Avec sa cinquième et avant-dernière partie, portant le titre du livre, on entre dans la dernière ligne droite de l’ultime confrontation, bien qu’un certain incident retardera quelque peu – beaucoup – les choses. De manière générale, la relation entre Jake et Sadie met du piment à l’histoire, il y a même de grandes envolées, mais il est regrettable que cela prenne à ce point le pas sur l’histoire de base, rallongeant artificiellement le livre, nous faisant régulièrement rager tant il ne tient pas assez compte de Carton (nom donné à un personnage qui représente le phénomène de résistance temporelle sur la modification du passé). Et effectivement, on commence à appréhender la fin entre le passé tenace et la folie qui s’empare de Jake. Puis vient la conclusion, facile en apparences, jusqu’à la visite de l’homme carton (page 878), remettant un peu les choses à leurs places. Sans faire preuve d’un génie absolu, l’écrivain arrive néanmoins à expliquer tout ce qui se rapporte aux réalités alternatives et aux voyages temporels, éclaircissant bon nombre de points et rendant le tout cohérent, une qualité fondamentale. Fort d’un raisonnement solide donc, il nous livre une fin plutôt réussie, bouclant la boucle, malgré un certain pessimisme et une vision sombre de notre monde.

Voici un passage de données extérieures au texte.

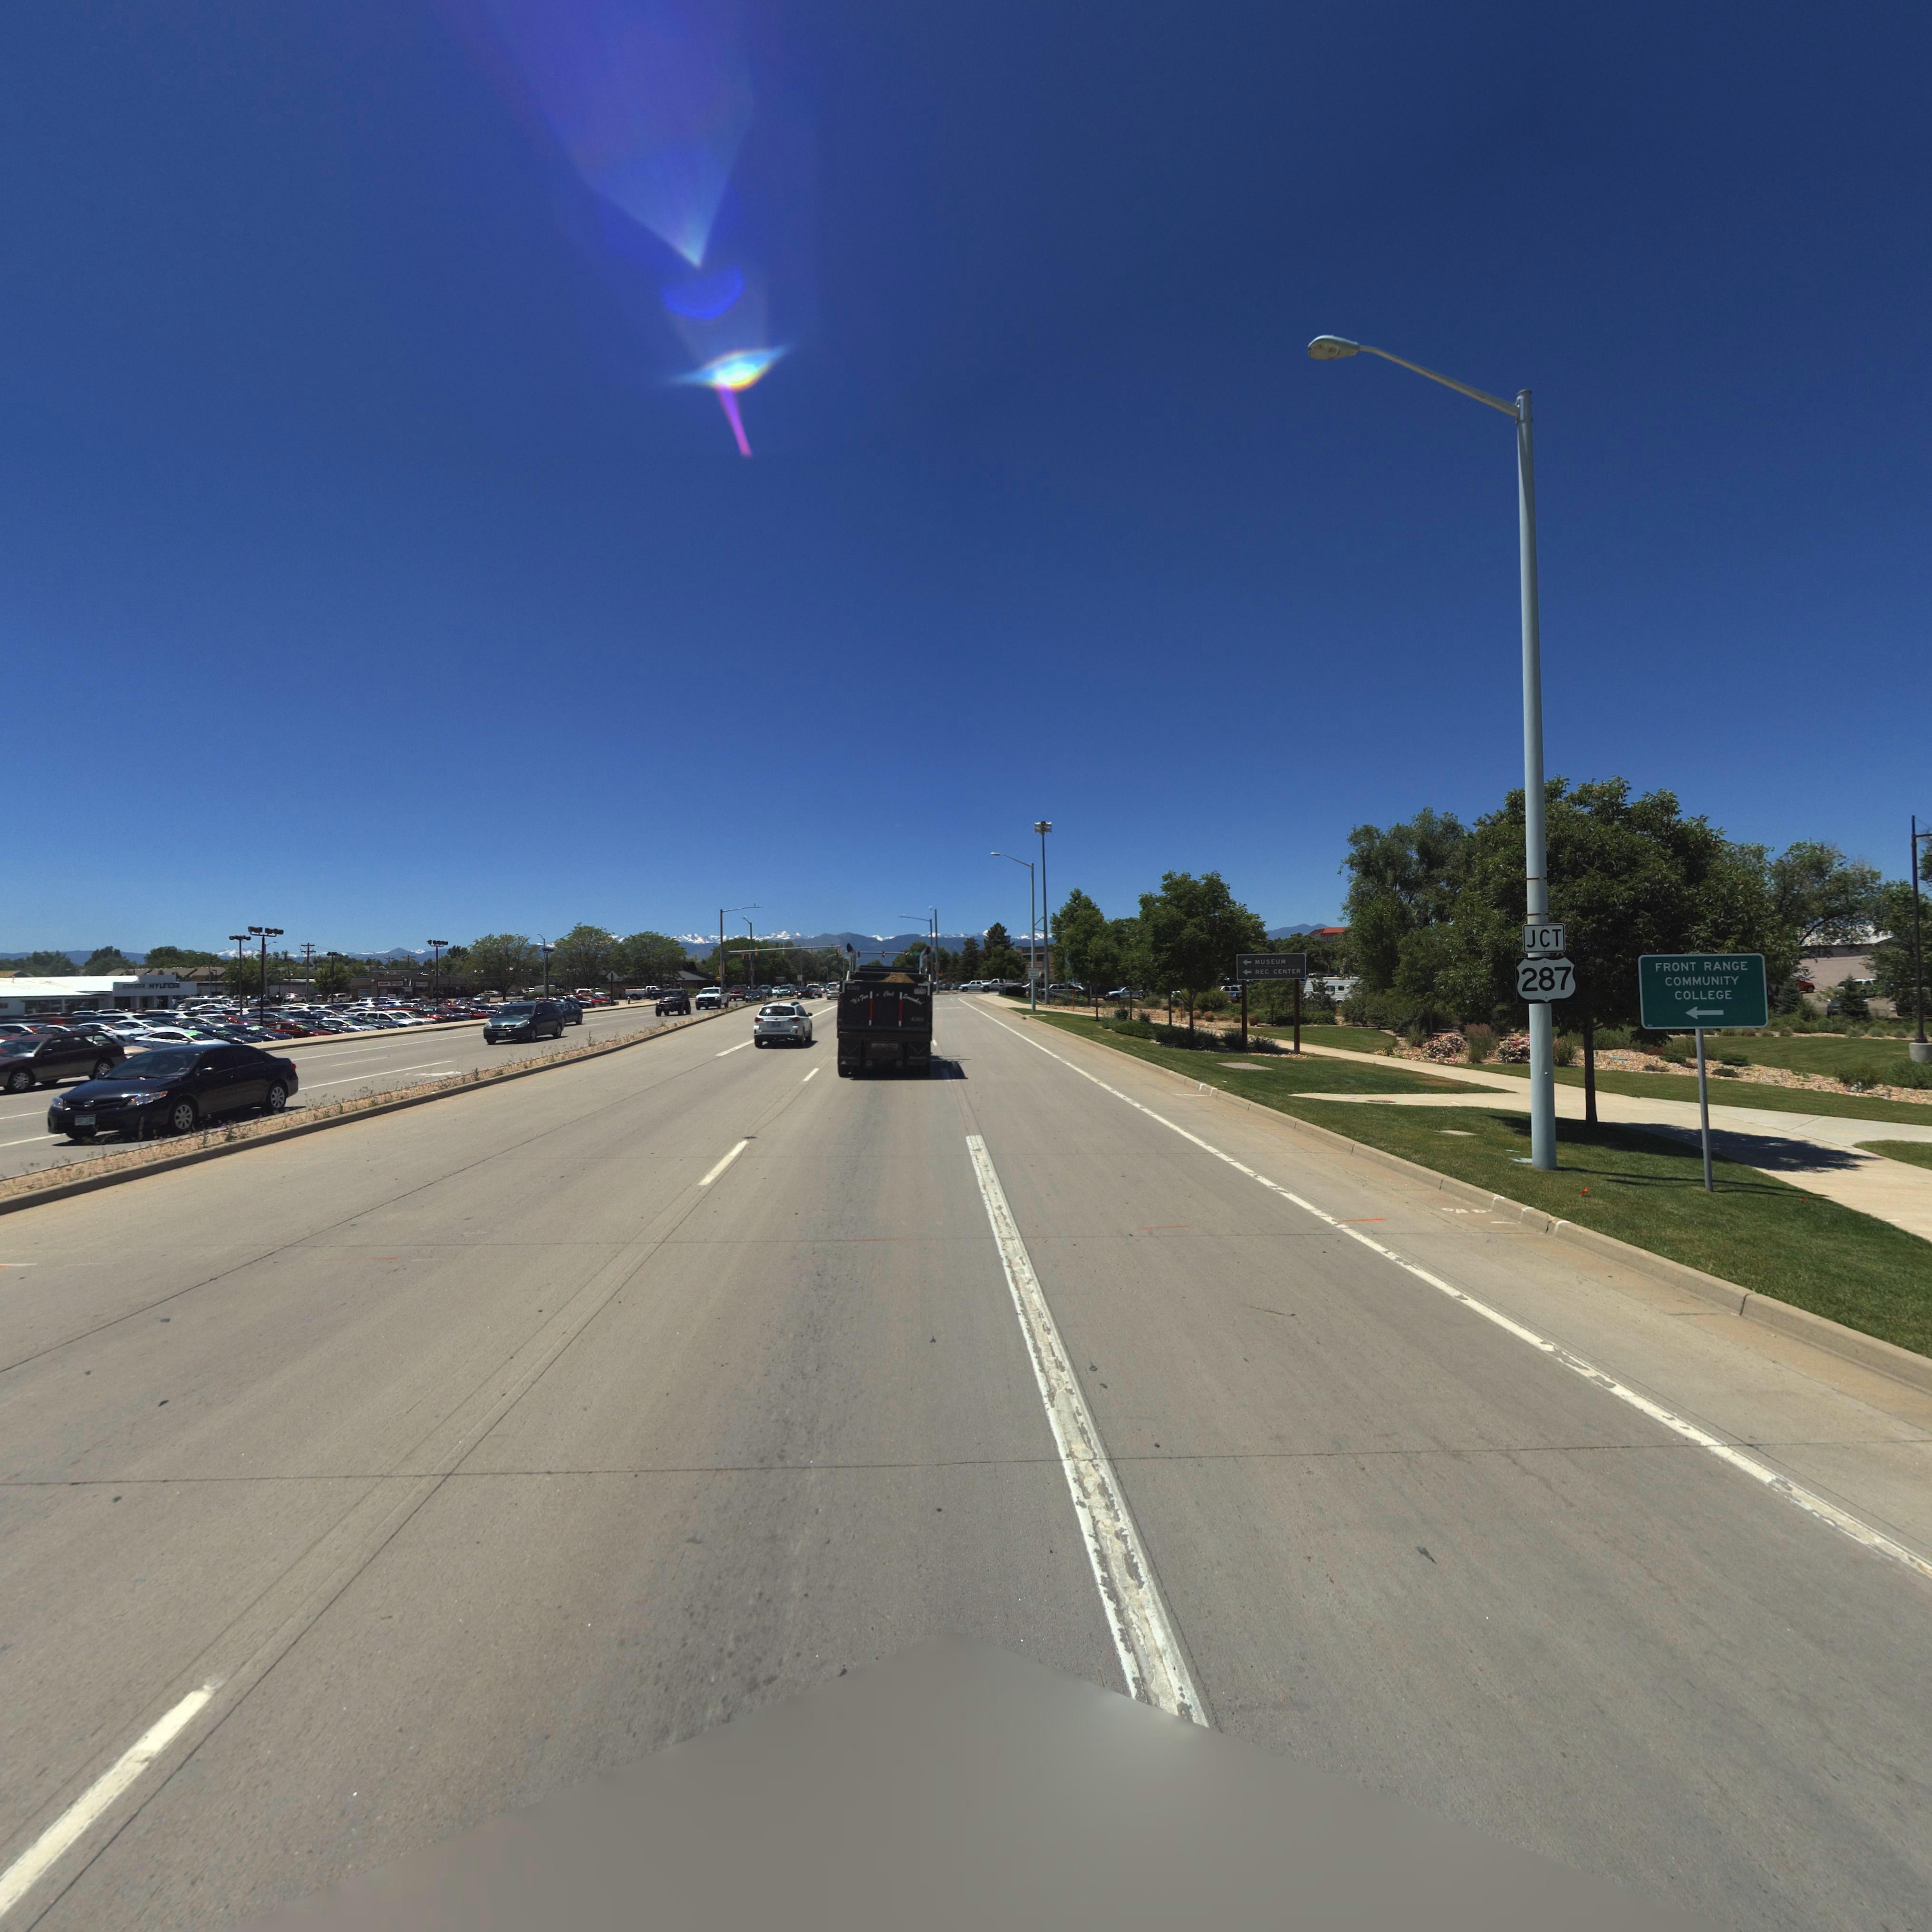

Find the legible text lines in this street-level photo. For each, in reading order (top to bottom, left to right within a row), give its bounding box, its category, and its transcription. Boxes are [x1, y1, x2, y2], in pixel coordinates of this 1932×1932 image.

[122, 983, 145, 989] BusinessName: ****I***N
[149, 982, 180, 989] BusinessName: HYUnDAI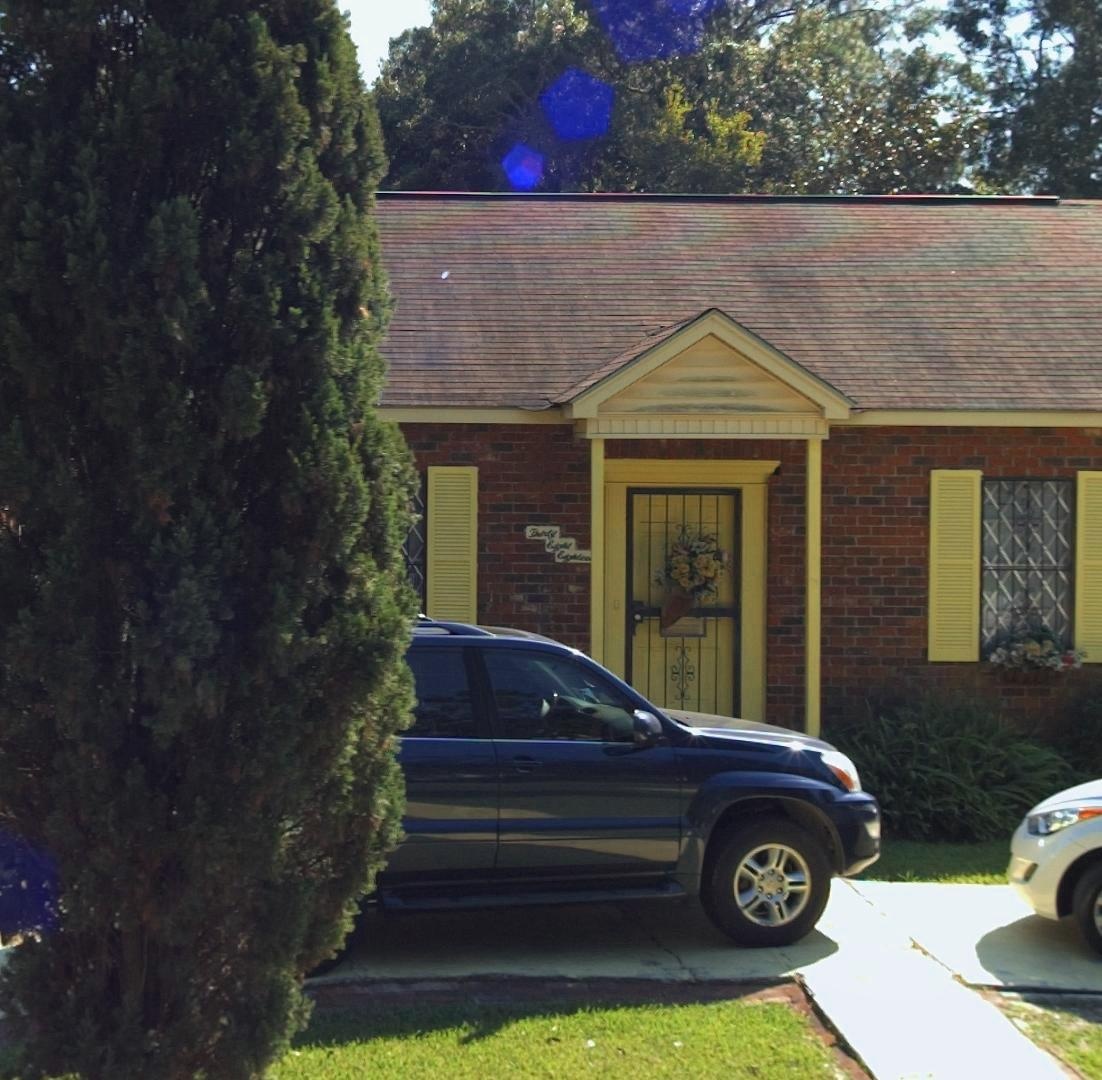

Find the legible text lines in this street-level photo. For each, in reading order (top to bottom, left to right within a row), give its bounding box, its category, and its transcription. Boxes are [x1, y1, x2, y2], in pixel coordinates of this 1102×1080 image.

[527, 527, 559, 541] StreetNumber: Twenty
[545, 537, 574, 550] StreetNumber: Eight
[556, 548, 592, 562] StreetNumber: Eighteen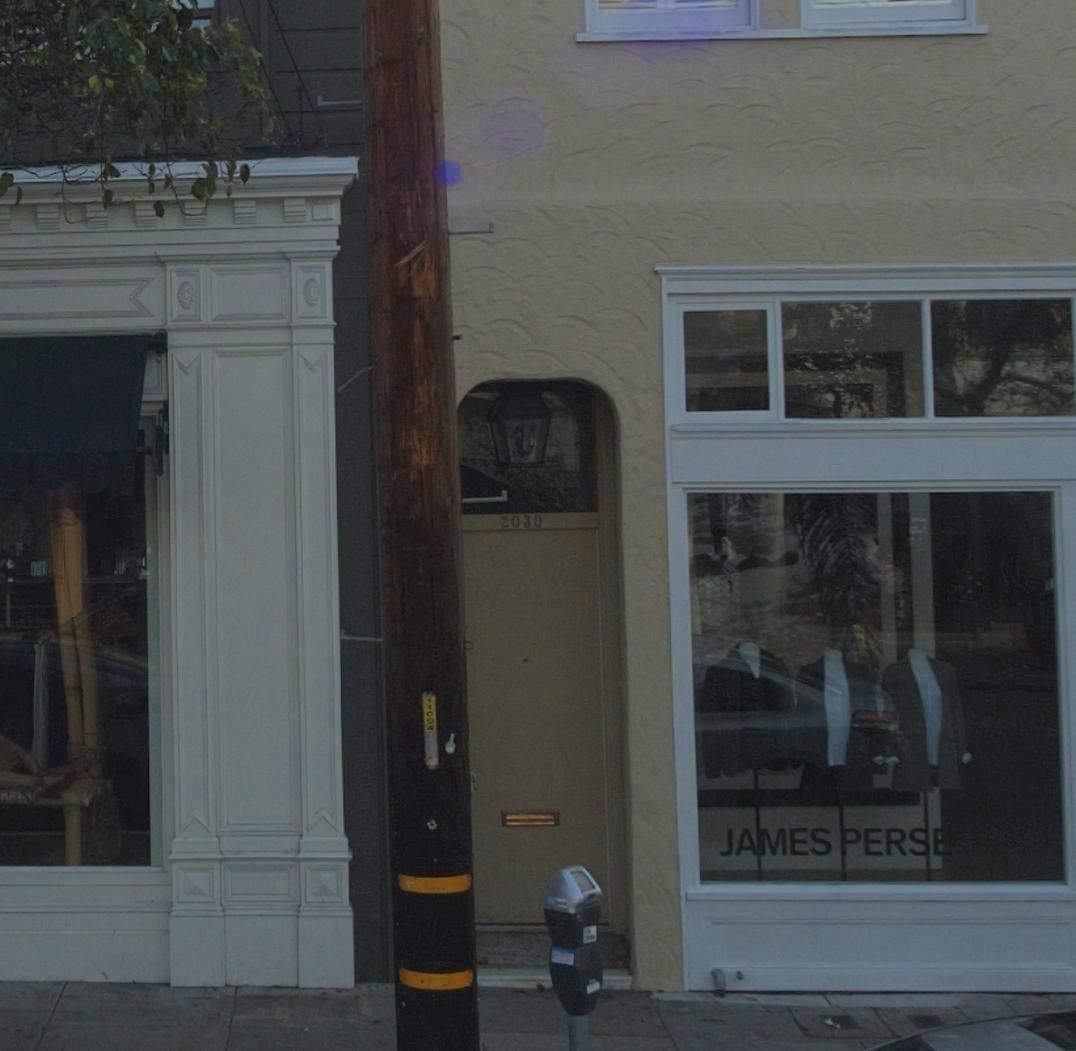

Ainsi, le livre nous conte l’histoire de Jake Epping, une histoire historique qui a un peu tendance à tomber dans les travers du sentimentalisme ou du politiquement correct, et dont la longueur excessive enlise par moment le lecteur dans un trop-plein de redondances (notamment avec ce qui entoure la surveillance de Lee Harvey Oswald) amenant l’ennui passager, mais le livre parvient sans problème à nous captiver. Si la base du voyage temporel prétexte à sauver le président John Fitzgerald Kennedy d’une mort programmée au 22 novembre 1963 est discutable, son application donne lieu à une base solide en terme de raisonnement. De plus, l’histoire connait de nombreuses envolées de qualité, redonnant de très utiles coups de boost à la narration. De plus, le style du livre ravit de par son accessibilité et sa clarté, cherchant plus à servir l’histoire que l’ego de l’écrivain. Ça n’est clairement pas le livre le plus abouti de Stephen King, mais son titre de maître de suspense n’est pas surfait et il le prouve une fois de plus dans cet exercice singulier et enrichissant.


Cet article est dédié à mon frère, dont c’est l’anniversaire, et qui m’avait offert le livre il y a quelques mois de cela.